Barton also shared some insight into the beginnings of Zillow, which he started in 2006 with fellow Expedia co-founder Lloyd Frink. Part of the inspiration for creating the online real estate behemoth came about from Barton’s exposure to his mother’s job when she sold homes.

ZillowGroup-square“I would come home from college and go to my mom’s office,” he explained. “She had those big MLS books that had every page of every printout of every listing. I loved going through all the data. I remember thinking at the time — I was kind of a computer guy back then, too — that wow, why can’t regular people have access to this? Everybody should have access to this.”

Barton had another epiphany about Zillow when he and Frink shared an office after leaving Expedia. They were both having kids and both tried using the Internet to find a new home.

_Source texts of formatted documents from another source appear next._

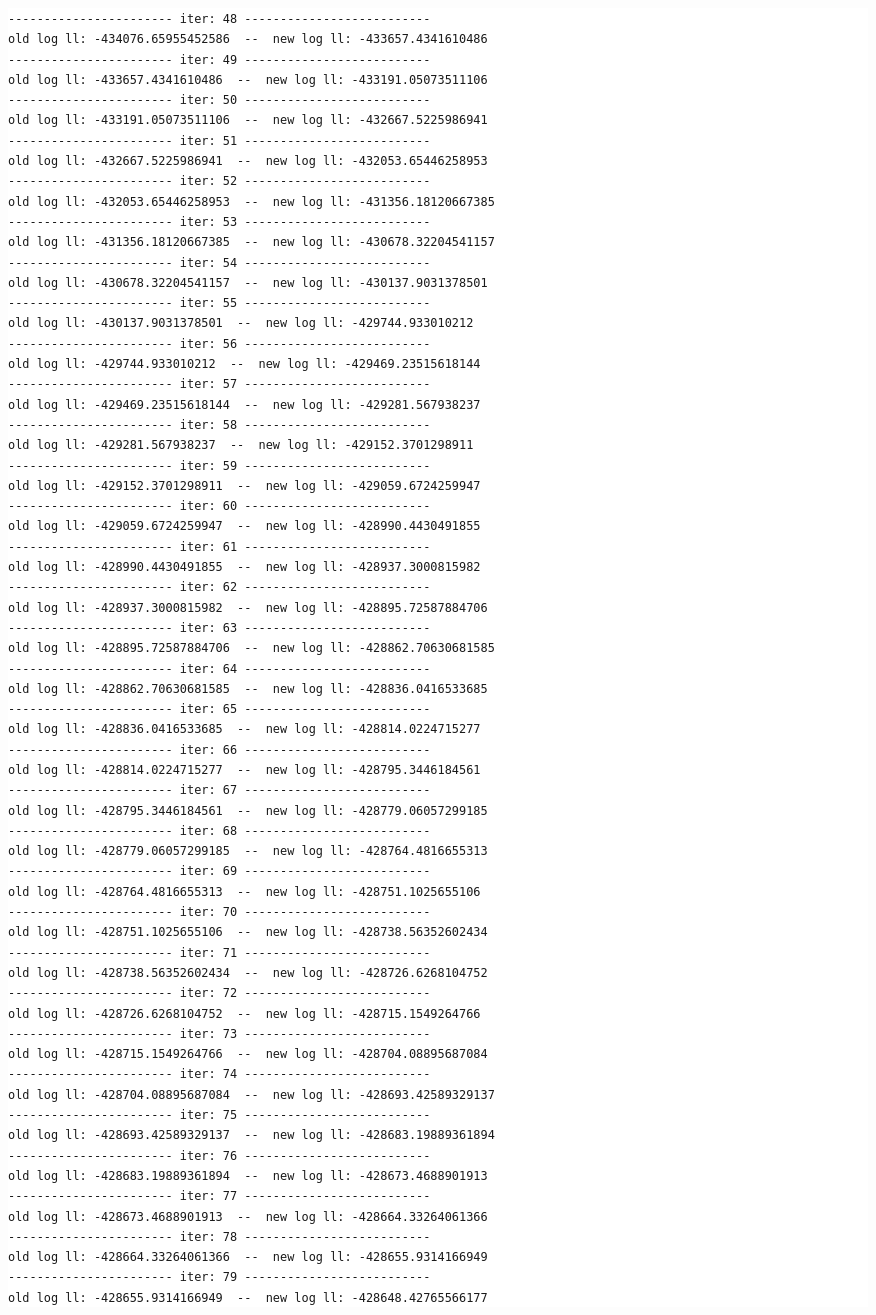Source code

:     ----------------------- iter: 48 --------------------------
    old log ll: -434076.65955452586  --  new log ll: -433657.4341610486
    ----------------------- iter: 49 --------------------------
    old log ll: -433657.4341610486  --  new log ll: -433191.05073511106
    ----------------------- iter: 50 --------------------------
    old log ll: -433191.05073511106  --  new log ll: -432667.5225986941
    ----------------------- iter: 51 --------------------------
    old log ll: -432667.5225986941  --  new log ll: -432053.65446258953
    ----------------------- iter: 52 --------------------------
    old log ll: -432053.65446258953  --  new log ll: -431356.18120667385
    ----------------------- iter: 53 --------------------------
    old log ll: -431356.18120667385  --  new log ll: -430678.32204541157
    ----------------------- iter: 54 --------------------------
    old log ll: -430678.32204541157  --  new log ll: -430137.9031378501
    ----------------------- iter: 55 --------------------------
    old log ll: -430137.9031378501  --  new log ll: -429744.933010212
    ----------------------- iter: 56 --------------------------
    old log ll: -429744.933010212  --  new log ll: -429469.23515618144
    ----------------------- iter: 57 --------------------------
    old log ll: -429469.23515618144  --  new log ll: -429281.567938237
    ----------------------- iter: 58 --------------------------
    old log ll: -429281.567938237  --  new log ll: -429152.3701298911
    ----------------------- iter: 59 --------------------------
    old log ll: -429152.3701298911  --  new log ll: -429059.6724259947
    ----------------------- iter: 60 --------------------------
    old log ll: -429059.6724259947  --  new log ll: -428990.4430491855
    ----------------------- iter: 61 --------------------------
    old log ll: -428990.4430491855  --  new log ll: -428937.3000815982
    ----------------------- iter: 62 --------------------------
    old log ll: -428937.3000815982  --  new log ll: -428895.72587884706
    ----------------------- iter: 63 --------------------------
    old log ll: -428895.72587884706  --  new log ll: -428862.70630681585
    ----------------------- iter: 64 --------------------------
    old log ll: -428862.70630681585  --  new log ll: -428836.0416533685
    ----------------------- iter: 65 --------------------------
    old log ll: -428836.0416533685  --  new log ll: -428814.0224715277
    ----------------------- iter: 66 --------------------------
    old log ll: -428814.0224715277  --  new log ll: -428795.3446184561
    ----------------------- iter: 67 --------------------------
    old log ll: -428795.3446184561  --  new log ll: -428779.06057299185
    ----------------------- iter: 68 --------------------------
    old log ll: -428779.06057299185  --  new log ll: -428764.4816655313
    ----------------------- iter: 69 --------------------------
    old log ll: -428764.4816655313  --  new log ll: -428751.1025655106
    ----------------------- iter: 70 --------------------------
    old log ll: -428751.1025655106  --  new log ll: -428738.56352602434
    ----------------------- iter: 71 --------------------------
    old log ll: -428738.56352602434  --  new log ll: -428726.6268104752
    ----------------------- iter: 72 --------------------------
    old log ll: -428726.6268104752  --  new log ll: -428715.1549264766
    ----------------------- iter: 73 --------------------------
    old log ll: -428715.1549264766  --  new log ll: -428704.08895687084
    ----------------------- iter: 74 --------------------------
    old log ll: -428704.08895687084  --  new log ll: -428693.42589329137
    ----------------------- iter: 75 --------------------------
    old log ll: -428693.42589329137  --  new log ll: -428683.19889361894
    ----------------------- iter: 76 --------------------------
    old log ll: -428683.19889361894  --  new log ll: -428673.4688901913
    ----------------------- iter: 77 --------------------------
    old log ll: -428673.4688901913  --  new log ll: -428664.33264061366
    ----------------------- iter: 78 --------------------------
    old log ll: -428664.33264061366  --  new log ll: -428655.9314166949
    ----------------------- iter: 79 --------------------------
    old log ll: -428655.9314166949  --  new log ll: -428648.42765566177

“We couldn’t believe how hard it was to access basic, fundamental information about what the address of a house was, what the listings were, how much they were, what the homes looked like on the inside,” Barton recalled. “This was in 2004 and the Internet had been around for nine years — why couldn’t I access this information? We thought, well, you know what happened in travel with Expedia by giving power to the people, letting them access this huge marketplace of information and take control? We thought that ought’ to happen in real estate, too.”

Finally, Barton noted how the Zillow brand name came from the desire to make “zillions” of data points realted to homes accessible to everyone. The latter part of the company name was inspired by pillows, given that Zillow is all about buying and selling physical homes.

Barton offered one other piece of advice to entrepreneurs: “Use high-point Scrabble letters in brand names you make up.”